Please report every line in the entries that contains the string "output".

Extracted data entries
────────

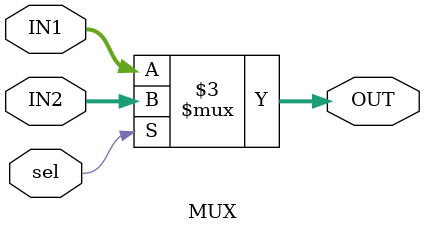
<source format=v>
module MUX #(parameter WIDTH =32)
(
input  wire  [WIDTH-1:0]           IN1,
input  wire  [WIDTH-1:0]           IN2,
output reg   [WIDTH-1:0]           OUT,
input  wire                        sel 
);

 always @(*)
  begin
   if(sel) 
    begin
      OUT=IN2;
    end
  else
    begin
      OUT=IN1;
    end                                  
  end
endmodule










</source>
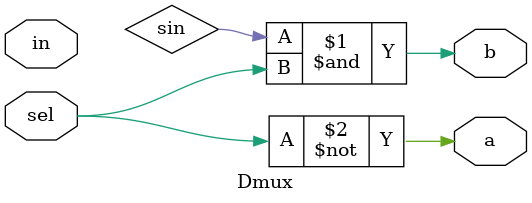
<source format=sv>
module Dmux (in,sel,a,b);

  input in;
  input sel;

  output a;
  output b;
  
  not (a,sel);

  and (b,sin,sel);

endmodule

</source>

────────

Task response -
output reg   [WIDTH-1:0]           OUT,
  output a;
  output b;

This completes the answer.